My father was born Roland Lucien Meyer in Perpignan, France.
Being Jews in 1943 with the country still occupied by the Germans, my grandparents quickly put my father and his older brother Claude in a Catholic Orphanage and changed their last names to the less semitic Clauchre.
There my father and my uncle lived for the next two years… kids both with and without parents… with and without an identity… with and without a real heritage.
Thankfully the war ended and my father got to return home… though not to his family.
See, it was soon discovered that my Grandfather Helmut had ANOTHER child with ANOTHER woman and the secret child was barely three months younger than my father.
Whoops.
I assume that’s when my Grandmother decided to make the trip across the Atlantic…
There’s a photo of my father, uncle and grandmother on the boat to America.
In the shot Roland and Claude sit on the deck, with my Grandmother behind them, surrounded by a dozen other immigrants, none of whom they knew before the voyage.
What striking about the shot is the space that’s been left where my Grandfather might have stood; a person sized gap between my Grandmother Thea and the gentleman in the tattered hat. Its clear that though Helmut had been left… he was not really gone yet.
When my father went through processing at Ellis Island the family’s name changed again, this time Meyer became Lieber, my Grandmother’s maiden name.
My father grew up in Chicago, ditching his accent, sublimating every last word of French, and, sometime in high school… he also jettisoned Lucien for the more American Leslie.
Fifteen years-old and this was his 4th new identity.
He became an architect (like the man who sponsored my family in this country), met and married my mother and then started having little Liebers… specifically fat, colicky, sleepless, bald me… and before I turned one he marched back to the registrars office in the loop and reverted back to his original French middle name.
Jump cut ahead two years to when my parents decide to take me to Europe on a vacation, but REALLY my father wanted to see if he could find Helmut.
---------------
### Problems and tasks:
a – List every surname the father went by in the family history.
b – Print the passage of the family history that opens with the words containing "I assume that’s" and closes with "Grandmother’s maiden name.".
The records have no role in this work.

### Stored data entries:
---------------
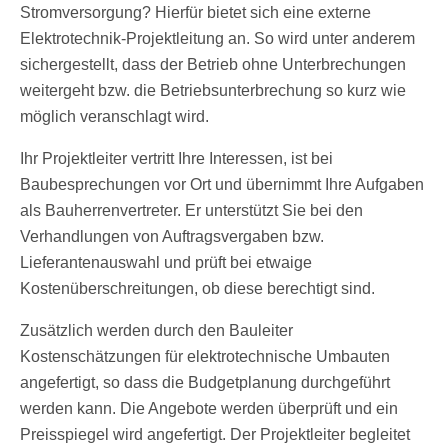
Stromversorgung? Hierfür bietet sich eine externe
Elektrotechnik-Projektleitung an. So wird unter anderem
sichergestellt, dass der Betrieb ohne Unterbrechungen
weitergeht bzw. die Betriebsunterbrechung so kurz wie
möglich veranschlagt wird.
Ihr Projektleiter vertritt Ihre Interessen, ist bei
Baubesprechungen vor Ort und übernimmt Ihre Aufgaben
als Bauherrenvertreter. Er unterstützt Sie bei den
Verhandlungen von Auftragsvergaben bzw.
Lieferantenauswahl und prüft bei etwaige
Kostenüberschreitungen, ob diese berechtigt sind.
Zusätzlich werden durch den Bauleiter
Kostenschätzungen für elektrotechnische Umbauten
angefertigt, so dass die Budgetplanung durchgeführt
werden kann. Die Angebote werden überprüft und ein
Preisspiegel wird angefertigt. Der Projektleiter begleitet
---------------
### Solutions by task:
a – Meyer, Clauchre, Lieber

b –
I assume that’s when my Grandmother decided to make the trip across the Atlantic…
There’s a photo of my father, uncle and grandmother on the boat to America.
In the shot Roland and Claude sit on the deck, with my Grandmother behind them, surrounded by a dozen other immigrants, none of whom they knew before the voyage.
What striking about the shot is the space that’s been left where my Grandfather might have stood; a person sized gap between my Grandmother Thea and the gentleman in the tattered hat. Its clear that though Helmut had been left… he was not really gone yet.
When my father went through processing at Ellis Island the family’s name changed again, this time Meyer became Lieber, my Grandmother’s maiden name.